### Data to use
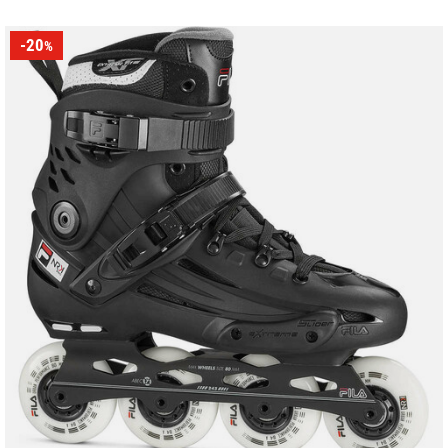
-20
%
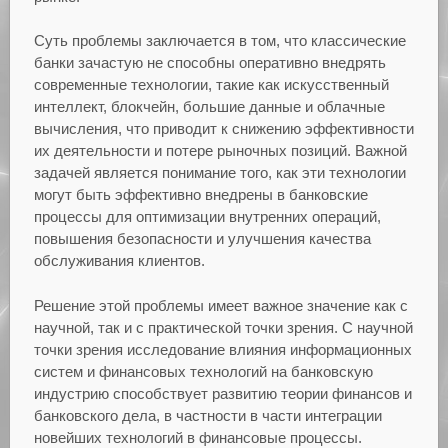
Суть проблемы заключается в том, что
классические
банки зачастую не способны оперативно внедрять
современные технологии, такие как искусственный
интеллект, блокчейн, большие данные и облачные
вычисления, что приводит к снижению эффективности
их деятельности и потере рыночных позиций. Важной
задачей является понимание того, как эти технологии
могут быть эффективно внедрены в банковские
процессы для оптимизации внутренних операций,
повышения безопасности и улучшения качества
обслуживания клиентов.
Решение этой проблемы имеет важное значение как с
научной, так и с практической точки зрения. С научной
точки зрения исследование влияния информационных
систем и финансовых технологий на банковскую
индустрию способствует развитию теории финансов и
банковского дела, в частности в части интеграции
новейших технологий в финансовые процессы.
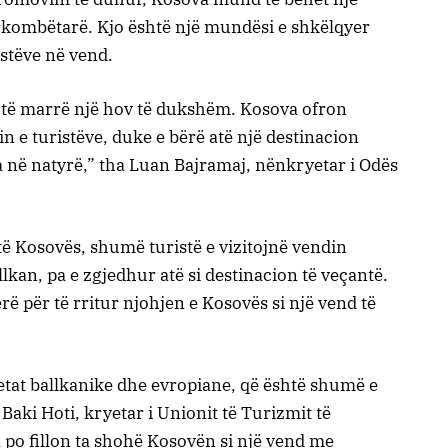
ërkombëtarë. Kjo është një mundësi e shkëlqyer
istëve në vend.
r të marrë një hov të dukshëm. Kosova ofron
 e turistëve, duke e bërë atë një destinacion
 në natyrë,” tha Luan Bajramaj, nënkryetar i Odës
të Kosovës, shumë turistë e vizitojnë vendin
llkan, pa e zgjedhur atë si destinacion të veçantë.
ë për të rritur njohjen e Kosovës si një vend të
tat ballkanike dhe evropiane, që është shumë e
 Baki Hoti, kryetar i Unionit të Turizmit të
a po fillon ta shohë Kosovën si një vend me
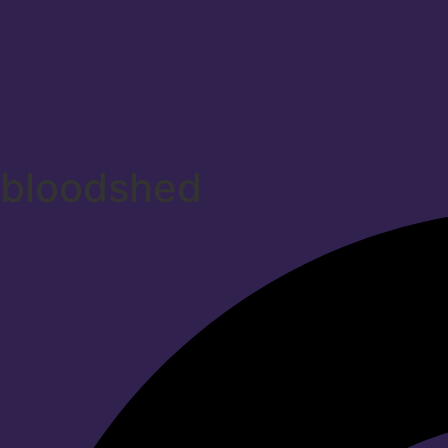
bloodshed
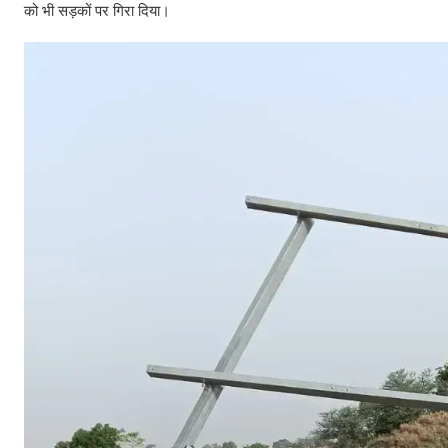
को भी सड़कों पर गिरा दिया।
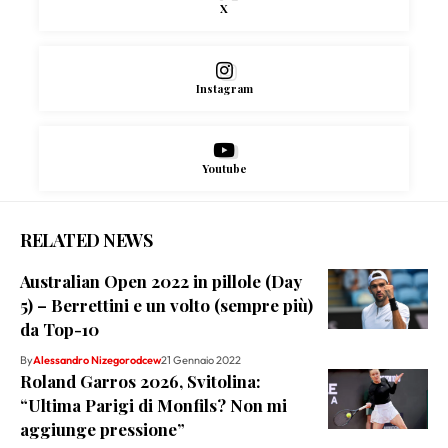
X
Instagram
Youtube
RELATED NEWS
Australian Open 2022 in pillole (Day
5) – Berrettini e un volto (sempre più)
da Top-10
By
Alessandro Nizegorodcew
21 Gennaio 2022
Roland Garros 2026, Svitolina:
“Ultima Parigi di Monfils? Non mi
aggiunge pressione”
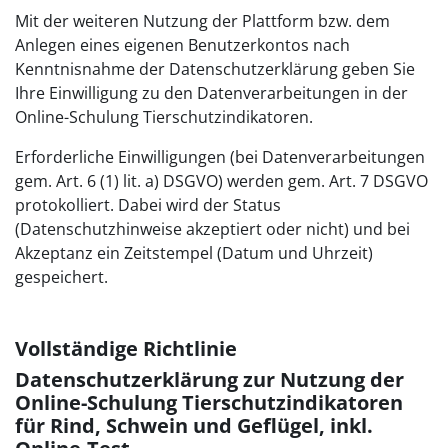
Mit der weiteren Nutzung der Plattform bzw. dem
Anlegen eines eigenen Benutzerkontos nach
Kenntnisnahme der Datenschutzerklärung geben Sie
Ihre Einwilligung zu den Datenverarbeitungen in der
Online-Schulung Tierschutzindikatoren.
Erforderliche Einwilligungen (bei Datenverarbeitungen
gem. Art. 6 (1) lit. a) DSGVO) werden gem. Art. 7 DSGVO
protokolliert. Dabei wird der Status
(Datenschutzhinweise akzeptiert oder nicht) und bei
Akzeptanz ein Zeitstempel (Datum und Uhrzeit)
gespeichert.
Vollständige Richtlinie
Datenschutzerklärung zur Nutzung der
Online-Schulung Tierschutzindikatoren
für Rind, Schwein und Geflügel, inkl.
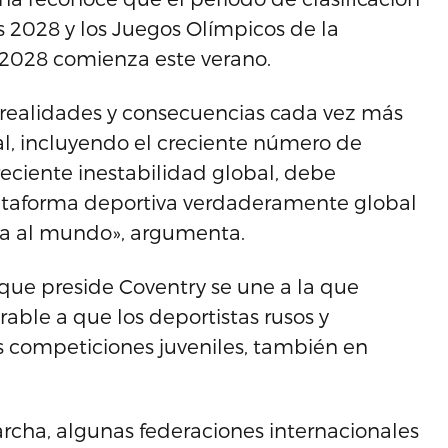
 2028 y los Juegos Olímpicos de la
a 2028 comienza este verano.
s realidades y consecuencias cada vez más
al, incluyendo el creciente número de
reciente inestabilidad global, debe
ataforma deportiva verdaderamente global
za al mundo», argumenta.
ue preside Coventry se une a la que
ble a que los deportistas rusos y
as competiciones juveniles, también en
rcha, algunas federaciones internacionales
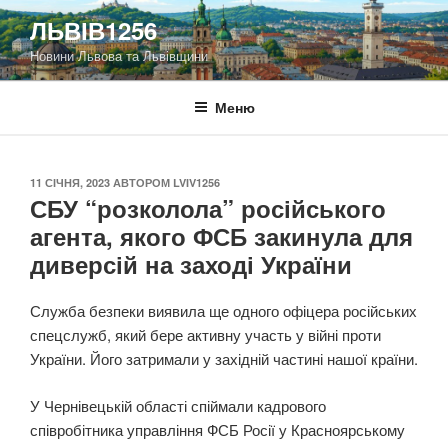
Перейти
ЛЬВІВ1256
до
Новини Львова та Львівщини
вмісту
Меню
ОПУБЛІКОВАНО
11 СІЧНЯ, 2023
АВТОРОМ
LVIV1256
СБУ “розколола” російського
агента, якого ФСБ закинула для
диверсій на заході України
Служба безпеки виявила ще одного офіцера російських
спецслужб, який бере активну участь у війні проти
України. Його затримали у західній частині нашої країни.
У Чернівецькій області спіймали кадрового
співробітника управління ФСБ Росії у Красноярському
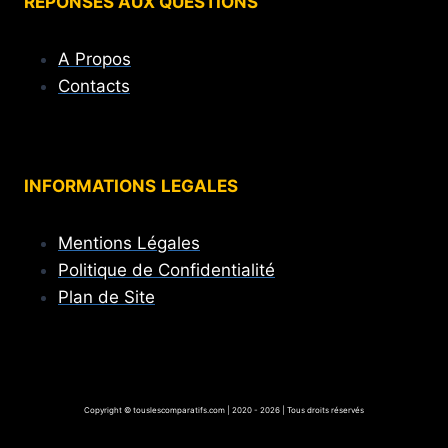
REPONSES AUX QUESTIONS
A Propos
Contacts
INFORMATIONS
LEGALES
Mentions Légales
Politique de Confidentialité
Plan de Site
Copyright © touslescomparatifs.com | 2020 - 2026 | Tous droits réservés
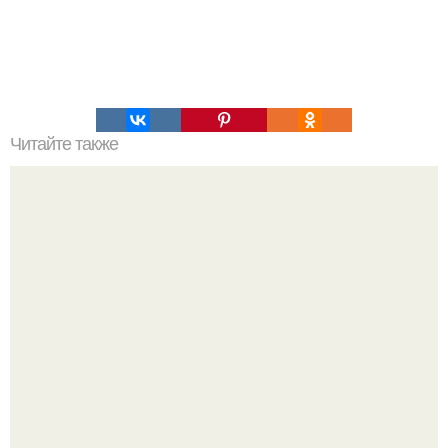
Читайте также
Новая болезнь: что мы знаем о ней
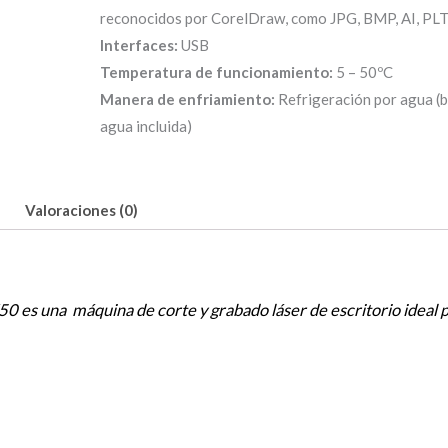
reconocidos por CorelDraw, como JPG, BMP, AI, PLT,
Interfaces:
USB
Temperatura de funcionamiento:
5 – 50ºC
Manera de enfriamiento:
Refrigeración por agua (
agua incluida)
Valoraciones (0)
0 es una máquina de corte y grabado láser de escritorio ideal p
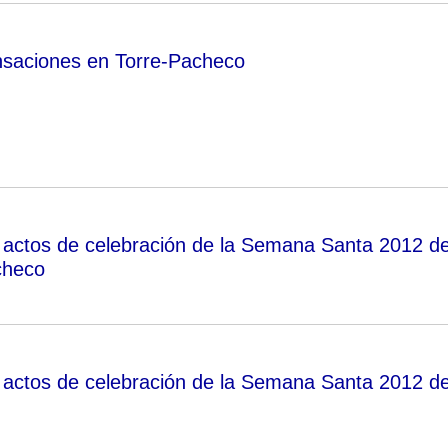
nsaciones en Torre-Pacheco
actos de celebración de la Semana Santa 2012 d
checo
actos de celebración de la Semana Santa 2012 d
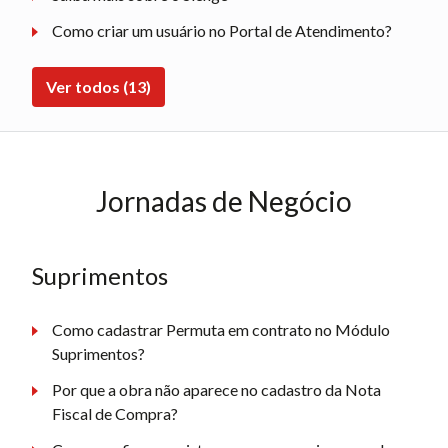
Como criar um usuário no Portal de Atendimento?
Ver todos (13)
Jornadas de Negócio
Suprimentos
Como cadastrar Permuta em contrato no Módulo
Suprimentos?
Por que a obra não aparece no cadastro da Nota
Fiscal de Compra?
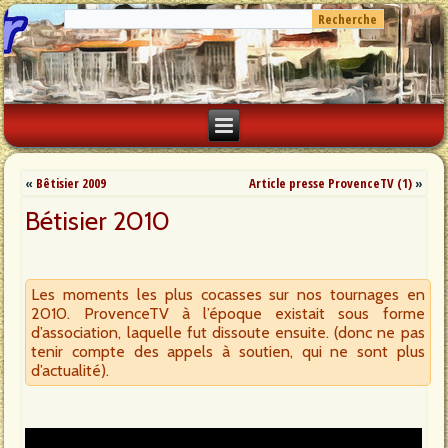
«
Bêtisier 2009
Article presse ProvenceTV (1)
»
Bétisier 2010
Les moments les plus cocasses sur nos tournages en
2010. ProvenceTV à l’époque existait sous forme
d’association, laquelle fut dissoute ensuite. (donc ne pas
tenir compte des appels à soutien, qui ne sont plus
d’actualité).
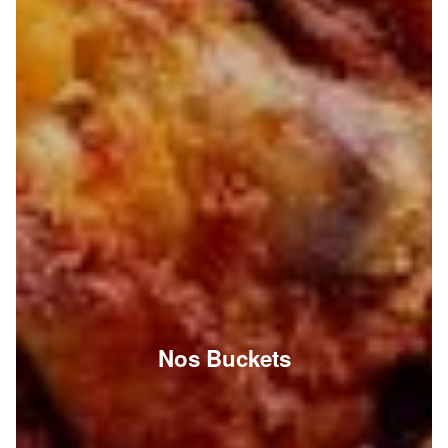
Nos Buckets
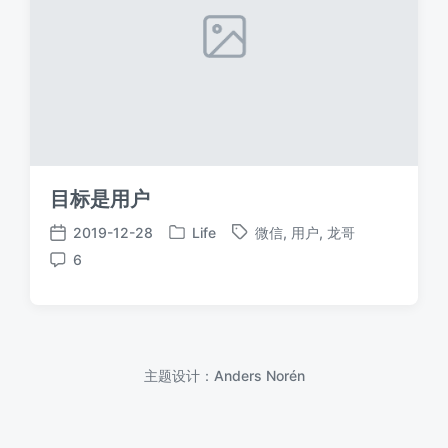
目标是用户
2019-12-28
Life
微信
,
用户
,
龙哥
发
标
发
6
布
签
布
评
于
日
论
期
主题设计：
Anders Norén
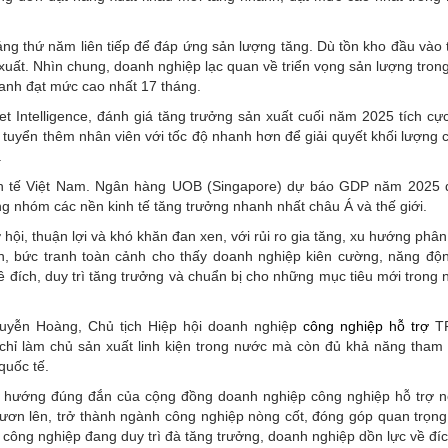
ng thứ năm liên tiếp để đáp ứng sản lượng tăng. Dù tồn kho đầu vào 
uất. Nhìn chung, doanh nghiệp lạc quan về triển vọng sản lượng trong
oanh đạt mức cao nhất 17 tháng.
t Intelligence, đánh giá tăng trưởng sản xuất cuối năm 2025 tích cự
 tuyển thêm nhân viên với tốc độ nhanh hơn để giải quyết khối lượng 
.
inh tế Việt Nam. Ngân hàng UOB (Singapore) dự báo GDP năm 2025 
nhóm các nền kinh tế tăng trưởng nhanh nhất châu Á và thế giới.
ơ hội, thuận lợi và khó khăn đan xen, với rủi ro gia tăng, xu hướng ph
n, bức tranh toàn cảnh cho thấy doanh nghiệp kiên cường, năng độ
ề đích, duy trì tăng trưởng và chuẩn bị cho những mục tiêu mới trong
uyễn Hoàng, Chủ tịch Hiệp hội doanh nghiệp
công nghiệp hỗ trợ
TP
hỉ làm chủ sản xuất linh kiện trong nước mà còn đủ khả năng tham 
quốc tế.
h hướng đúng đắn của cộng đồng doanh nghiệp công nghiệp hỗ trợ n
vươn lên, trở thành ngành công nghiệp nòng cốt, đóng góp quan trọn
 công nghiệp đang duy trì đà tăng trưởng, doanh nghiệp dồn lực về đí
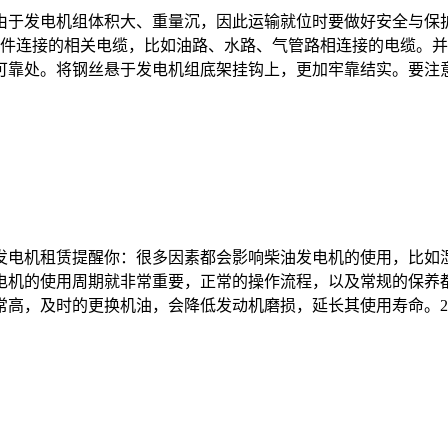
由于发电机组体积大、重量沉，因此运输就位时要做好安全与保
部件连接的相关电缆，比如油路、水路、气管路相连接的电缆。
靠处。将钢丝悬于发电机组底架挂钩上，更加牢靠结实。要注意长
发电机租赁提醒你：很多因素都会影响柴油发电机的使用，比如
电机的使用周期就非常重要，正常的操作流程，以及常规的保养都
，及时的更换机油，会降低发动机磨损，延长其使用寿命。2.粘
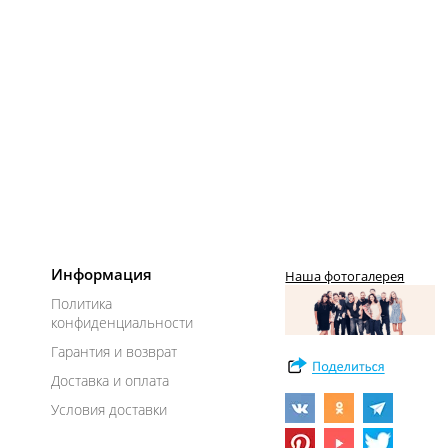
Информация
Наша фотогалерея
Политика
конфиденциальности
Гарантия и возврат
Доставка и оплата
Условия доставки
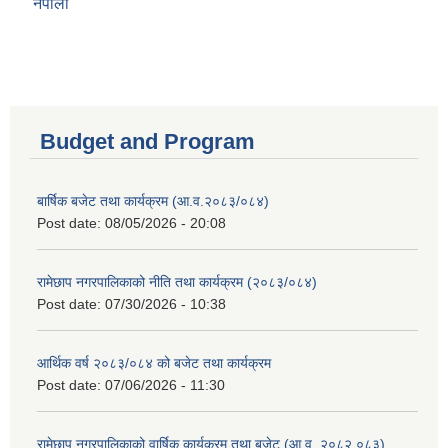
नेपाली
Budget and Program
बार्षिक बजेट तथा कार्यक्रम (आ.व.२०८३/०८४)
Post date:
08/05/2026 - 20:08
रामेछाप नगरपालिकाको नीति तथा कार्यक्रम (२०८३/०८४)
Post date:
07/30/2026 - 10:38
आर्थिक वर्ष २०८३/०८४ को बजेट तथा कार्यक्रम
Post date:
07/06/2026 - 11:30
रामेछाप नगरपालिकाको वार्षिक कार्यक्रम तथा बजेट (आ.व. २०८२.०८३)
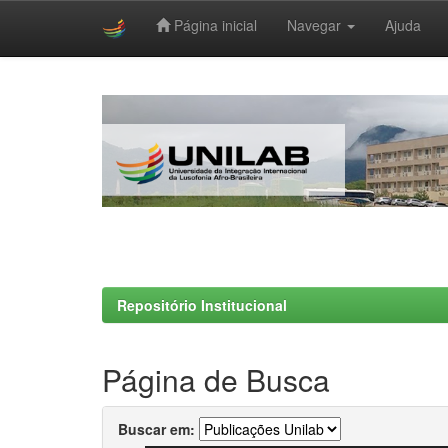
Página inicial
Navegar
Ajuda
Skip
navigation
Repositório Institucional
Página de Busca
Buscar em:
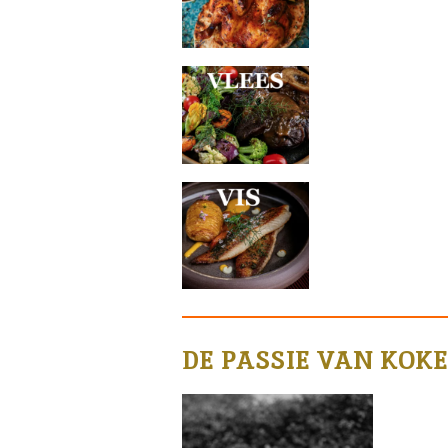
DE PASSIE VAN KOK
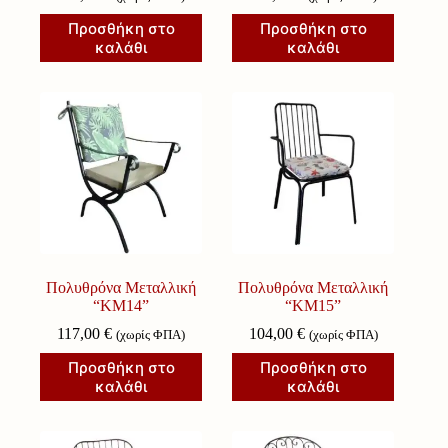
Προσθήκη στο
Προσθήκη στο
καλάθι
καλάθι
Πολυθρόνα Μεταλλική
Πολυθρόνα Μεταλλική
“ΚΜ14”
“ΚΜ15”
117,00
€
104,00
€
(χωρίς ΦΠΑ)
(χωρίς ΦΠΑ)
Προσθήκη στο
Προσθήκη στο
καλάθι
καλάθι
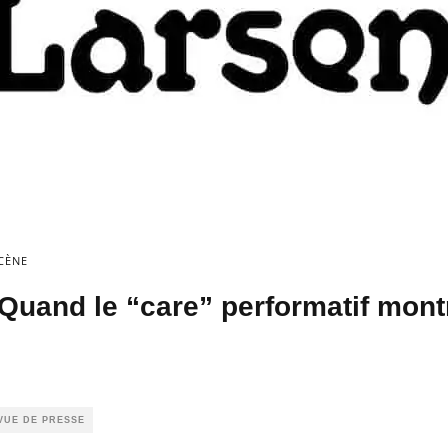
CÈNE
uand le “care” performatif mont
VUE DE PRESSE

### What the task requires
Among the lines above, return those that contain the string "global".

### Response area
reciente inestabilidad global, debe
ataforma deportiva verdaderamente global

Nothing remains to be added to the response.